The harder the body works, the higher the MET level. For example, a 5 MET activity such as cleaning gutters uses about five times more energy than sitting still.
An extensive chart called "The Compendium for Physical Activities Tracking Guide" lists the METs used for hundreds of leisure, work, household and other activities, everything from dancing the mambo (3 METs) to making maple syrup (5 METs) to mowing a lawn (5.5 METs).
Moderate activities are broadly described as 3 to 6 METs, while vigorous activities are classified as greater than 6 METs. Many activities are broken down to detailed levels of exertion. For instance, bicycling 10 to 11.9 miles per hour (mph) uses 6 METs, and bicycling 16 to 19 mph uses 12 METs.
A physician may advise patients to avoid overexertion by limiting activity to a certain MET level. These individuals would be given a copy of the chart. The MET scale is used most often with patients who have heart conditions, which are common complications of diabetes.
Signs and symptoms
Angina and dyspnea (shortness of breath) are two critical signs and symptoms that indicate a person may be exercising at too high of an intensity level. Angina, or angina pectoris, refers to cardiac-related chest pain that can often radiate out into the left shoulder and down into the left arm. The pain of angina can radiate into the jaw, as well. Dyspnea refers to difficulty breathing. If either of these two signs and symptoms occurs, stop exercising immediately and immediately consult a health care provider.
Whatever method of monitoring exertion level during exercise is chosen, be comfortable with it before getting started with the activity. All of the methods are effective, but they do not work unless they are used correctly.
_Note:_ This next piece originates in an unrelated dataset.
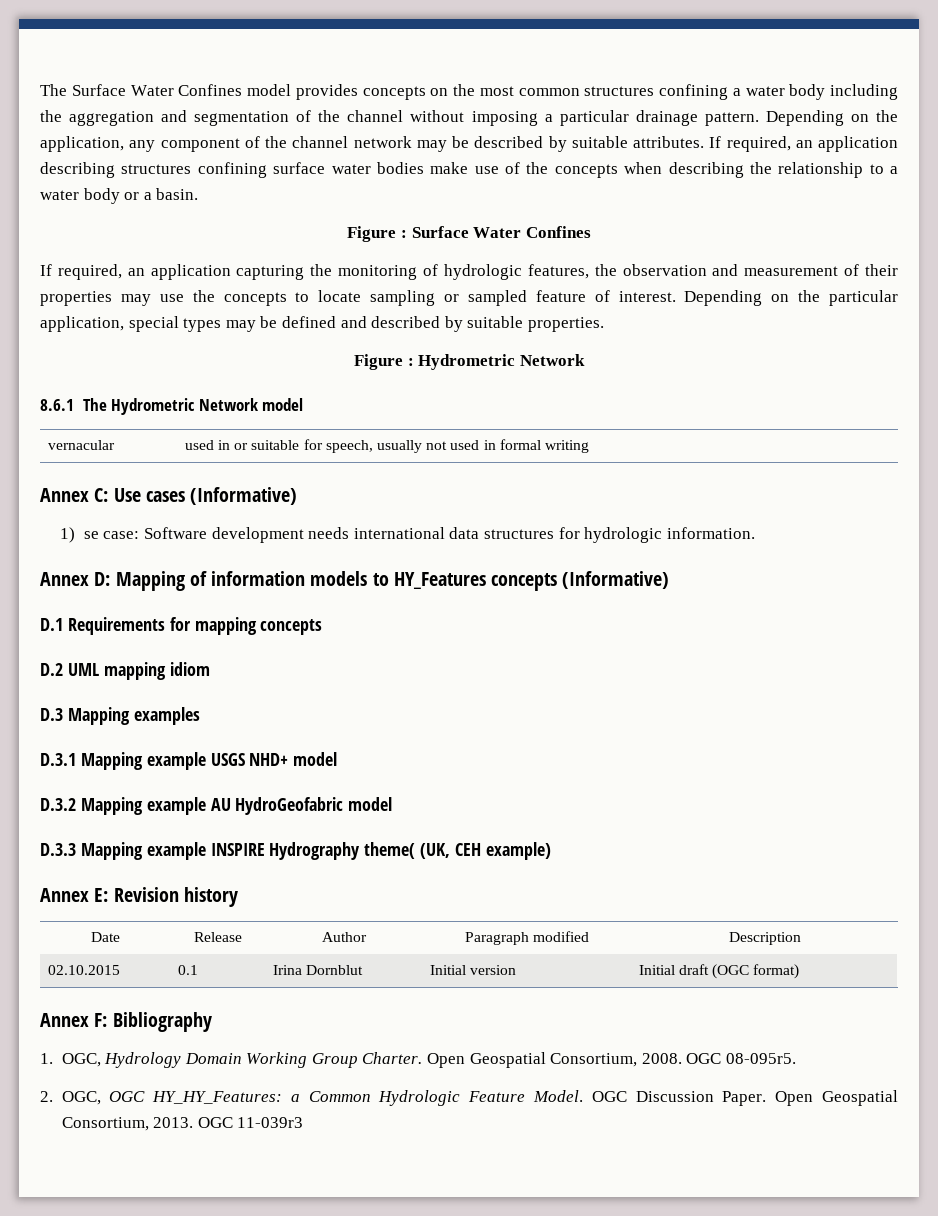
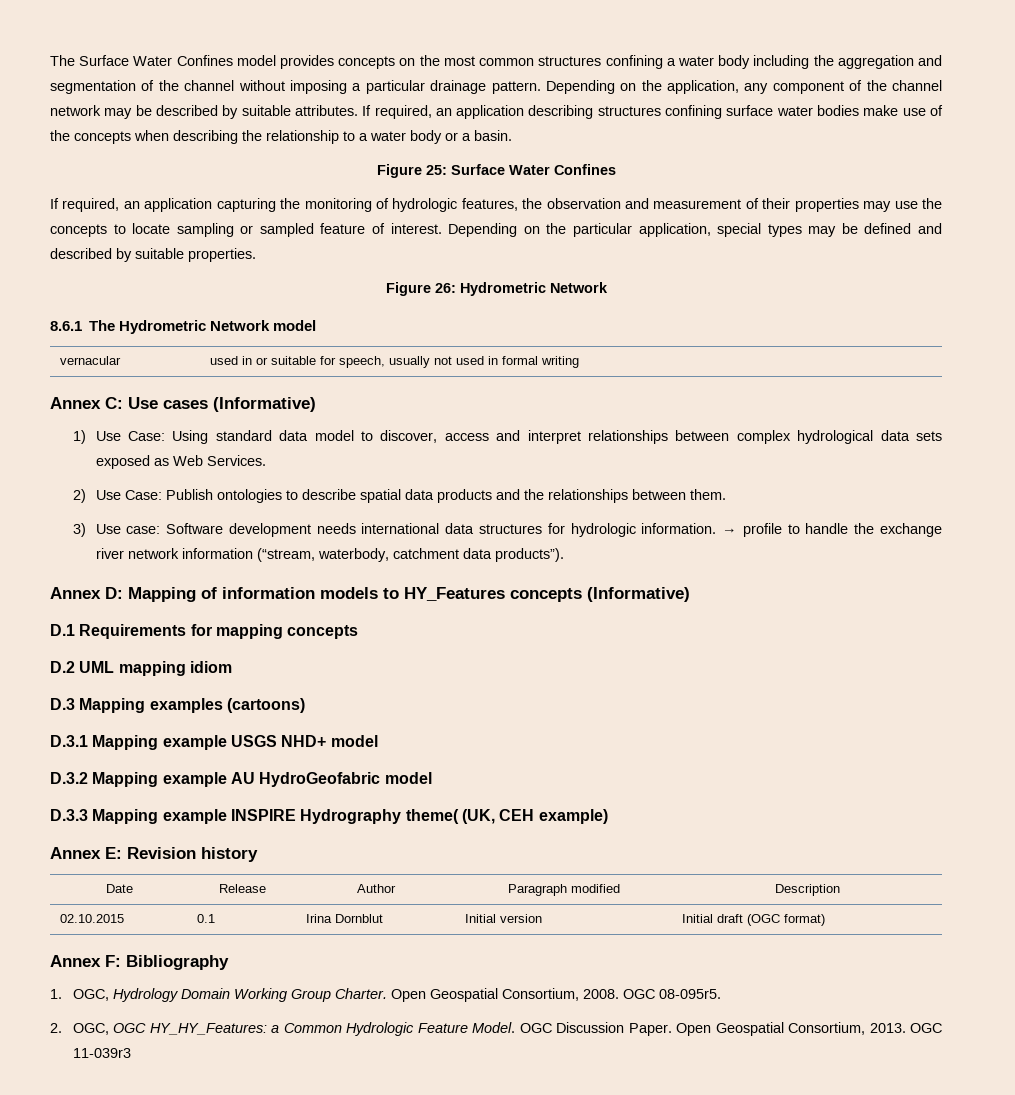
[400,230,407,238] : -> [425,165,447,175] 25:
[407,358,414,366] : -> [434,283,456,293] 26:
[83,531,99,539] se -> [95,430,942,444] [95,455,266,469] [72,489,726,503] [72,523,121,537] Use Case: Using standard data model to discover, access and interpret relationships between complex hydrological data sets exposed as Web Services. // 2) Use Case: Publish ontologies to describe spatial data products and the relationships between them. // 3) Use
(755, 533) none -> [722,523,942,537] [95,548,564,562] → profile to handle the exchange river network information (“stream, waterbody, catchment data products”).
(200, 716) none -> [226,698,305,713] (cartoons)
Questions for your doctor on exertion checks
Preparing questions in advance can help patients to have more meaningful discussions regarding their conditions. Patients may wish to ask their doctor the following questions related to exertion checks:
What exercise program do you recommend for me?
Should I consult a personal trainer? Can you recommend one?
What type of exertion check is best for my workout?
At what intensity should I start and how should I increase intensity?
How can I tell if I’m overdoing it?
Can overdoing it in my workout be dangerous for my health?
Could any of my medications interfere with my workout?
Is it safe to exercise at my usual intensity if I am pregnant?
What signs or symptoms should prompt me to stop my workout?
Are there any signs of symptoms I should report immediately to you if I experience them during my workout?
How much and what type of fluids should I be consuming before, during and after exercise?